Some of the symbols on display at the Capitol insurrection—say, the Kekistan flag representing an imaginary country helmed by a white-supremacist cartoon frog, or the co-opting of the OK sign—understandably felt inscrutable to most Americans. But that doesn’t mean they’re harmless, says Lecia Brooks, chief of staff at the Southern Poverty Law Centre.

“The important thing to note is that whether or not the casual viewer can understand what it means, they need to know that it means something” Brooks says. “Because otherwise [the rioters] would not have it.”

Most Americans could also be confused by the bizarre appearance of some of the insurrectionists—for example, the QAnon Shaman, so visually remote from the disciplined masses we associate with, say, Hitler’s brownshirts. But this toxic combo of goofiness and fascism is implicitly American and has its roots in the Ku Klux Klan, whose members donned white hoods and robes as “ghosts” to intimidate African-Americans, who were seen as uneducated and superstitious. Klan members also dressed as jokers and even minstrels to mock their victims, says Talia Lavin, author of Culture Warlords: My Journey Into the Dark Web of White Supremacy.

“It offered, first of all, cover for their political allies to dismiss them as unserious, even though they knew how serious the violence was. And it added insult to injury to their victims,” she says.

“It's sort of ‘We're just goofing around, right?’ Like the Proud Boys saying ‘We're just a drinking club.’ Right.”

Then there are the acronyms, the internet shorthand we’ve all adopted when we type “LOL” in reply to something funny. But these have spilled over from darker corners of the web: Capitol rioters wore patches declaring WWG1WGA, “Where we go one, we go all”: a message of solidarity between followers of QAnon, the conspiracy theory centred around the belief that the world’s elite are Satan worshippers who murder children and drink their blood. In December, a photographer captured a Proud Boy marching through the streets of D.C. bearing a shirt emblazoned with 6MWE: Six Million Wasn’t Enough. The Holocaust, the man’s shirt announces, is unfinished business.

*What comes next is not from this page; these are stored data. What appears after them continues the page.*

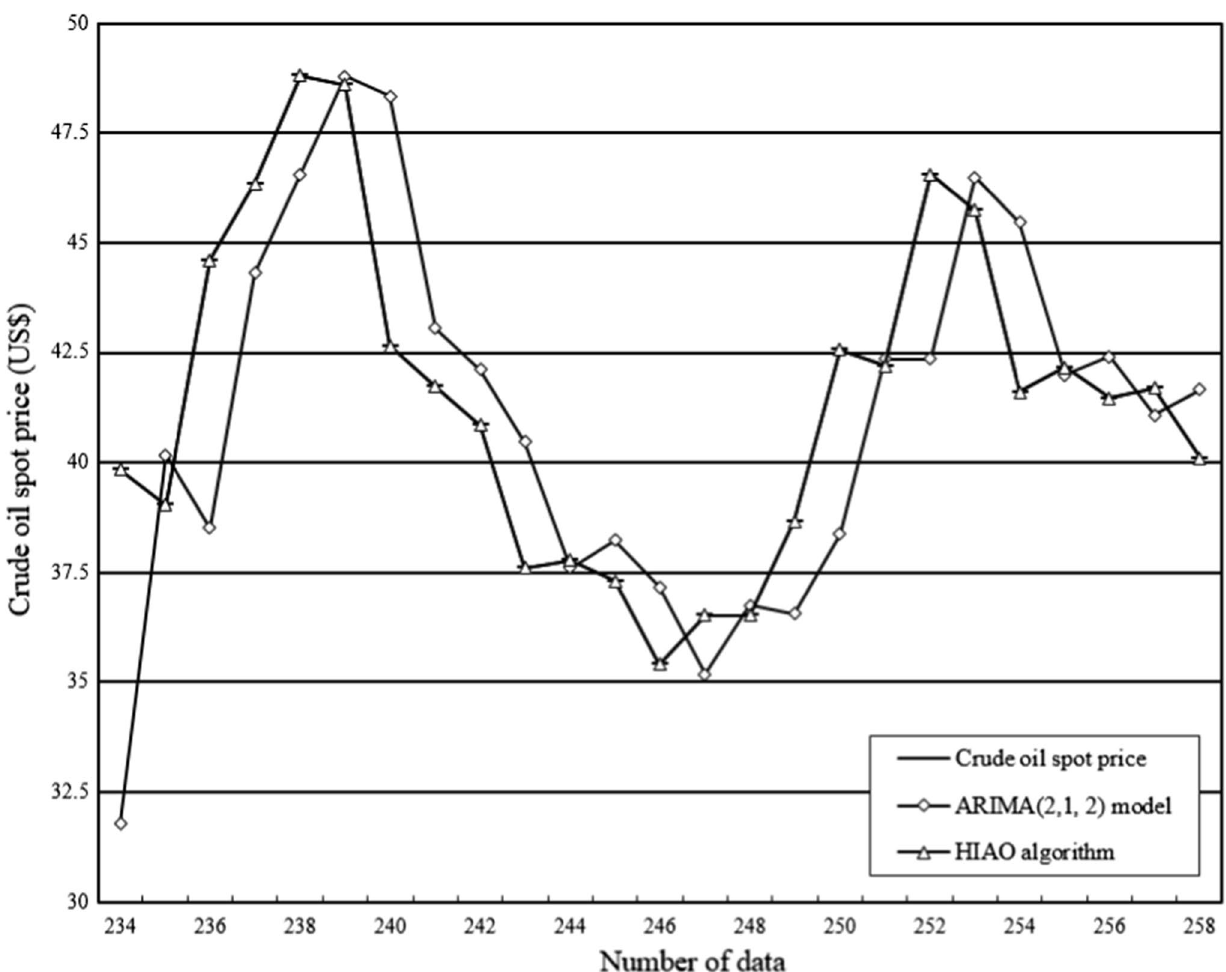
Fig. 3 The prediction results compared to the proposed HIAO algorithm and ARIMA (2, 1, 2) model for the crude oil spot price prediction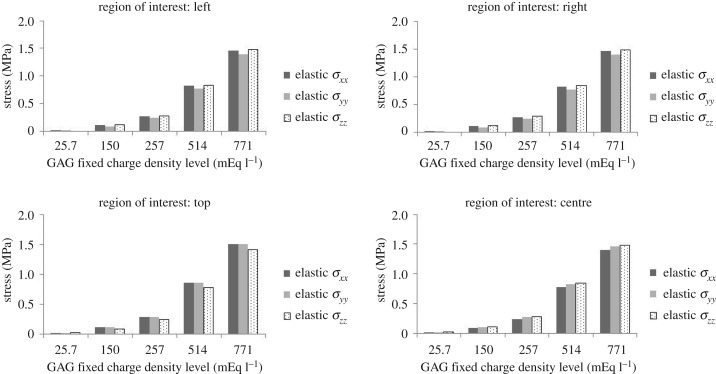
Maximum elastic stresses σxxe, σyye and σzze in four ROIs for GAG inclusion FCD at 25.7, 150, 257, 514 and 771 mEq l−1.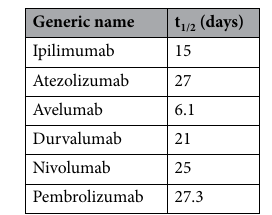
Table 1. Drug elimination half-life times t 1/2 in days of checkpoint inhibitors 40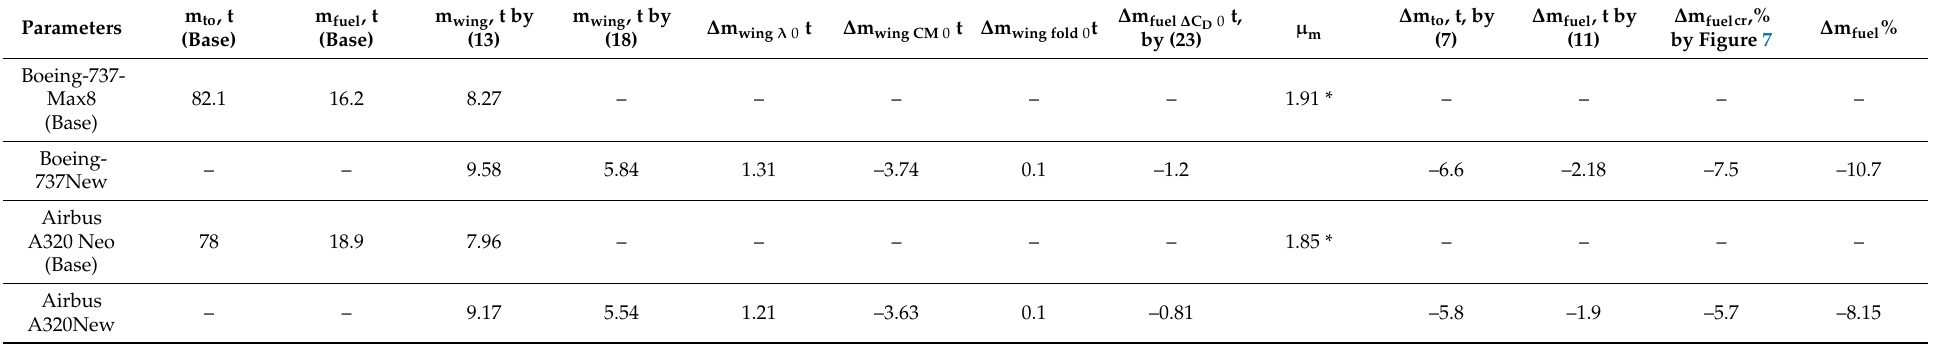
Table 3. Characteristics of masses for Boeing 737Max 8 and Airbus A320Neo and theirnew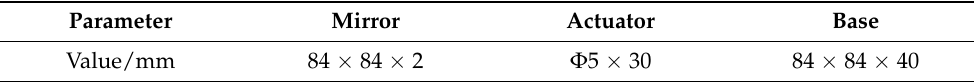
Table 3. Material parameters of the DM.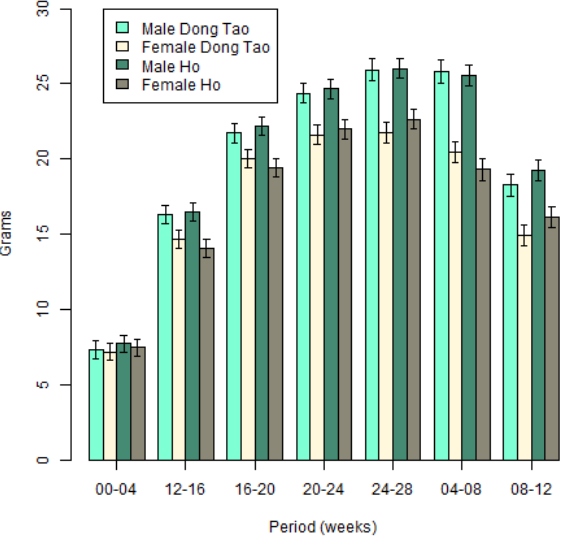
Figure 4. The average daily gains of Ho and Dong Tao chickens.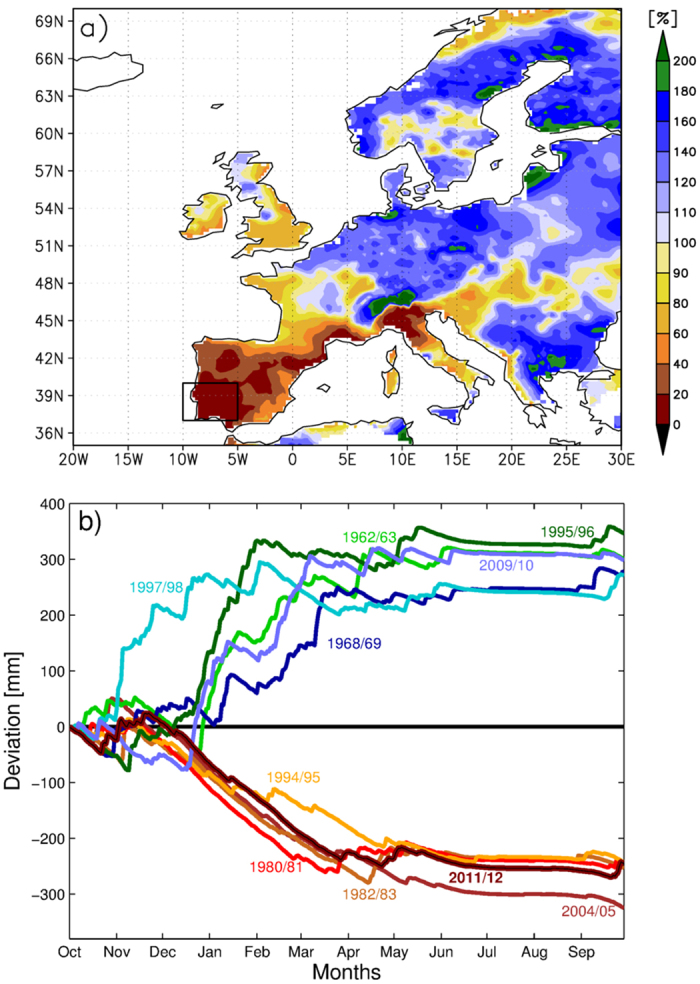
Precipitation anomalies during winter 2011/2012 over Europe, and cumulative precipitation anomalies for the five driest/wettest years for the southwest Iberian Peninsula since 1950.(a) Anomaly of winter (December 2011 to February 2012) relative to long-term mean for the period 1950-2013. 100% corresponds to long-term mean precipitation (565 mm); 20% corresponds to 20% of long-term mean precipitation during this period. (b) Accumulated precipitation deviations from climatology (1950–2013) during the hydrological year (1 October–30 September) for the area (10 °W–5 °W; 37 °N–40 °N) marked with a black box in (a). Only land grid points are considered.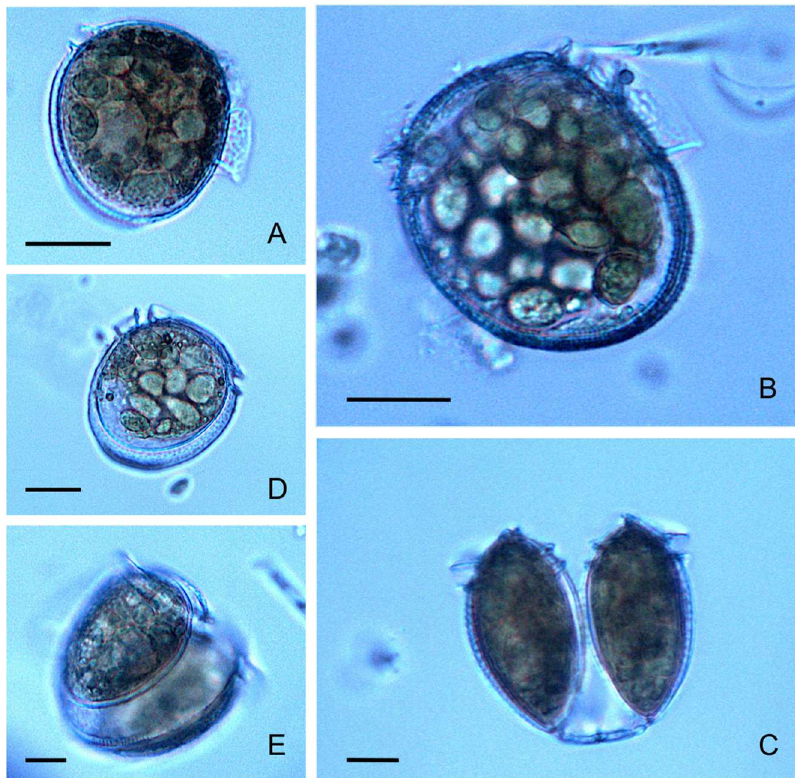
Figure 4. Phalacroma rotundatum micrographs showing different cell cycle (vegetative) phases and life cycle stages. ( A , B ) Fully developed single cells showing abundant digestive vacuoles; ( C ) recently divided vegetative paired cells showing the megacytic bridge; ( D ) recently divided intermediate-sized cell of P. rotundatum, with digestive vacuoles and incomplete development of the left sulcal list; ( E ) dimorphic paired cells undergoing depauperating division; scale bar = 20 µ m applies to all frames.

What struck Brooks and Lavin most was the visual convergence of so many varied political symbols—a man in a Camp Auschwitz sweatshirt, for example, standing next to someone waving an American flag. “What we've seen is like a real crossover between the MAGA right, the Trumpist right, and the more insurgent factions: the Boogaloo Boys, the openly avowed white supremacists, the tendencies on the extreme right that have—to this point—not been particularly mainstream,” says Lavin.

Gabriele says the appropriation of historical imagery by the far right has also prompted a reckoning among those who teach history, particularly the medieval period he specialises in. “I think there’s been a really wonderful push within the academy to actually take account of this and to really think about the implications of our teaching and our research, because these things are being read and are being consumed sometimes in ways that we feel abhorrent. And sometimes, honestly, there are some academics who are aiding and abetting this. We need as an academy to wrestle with this and to deal with it.”

“The one thing is, that I don't really have to explain the relevance of teaching a course on the Vikings or the Crusades anymore,” he adds, “because I'll just show a picture of Charlottesville or stuff that's going on right now.”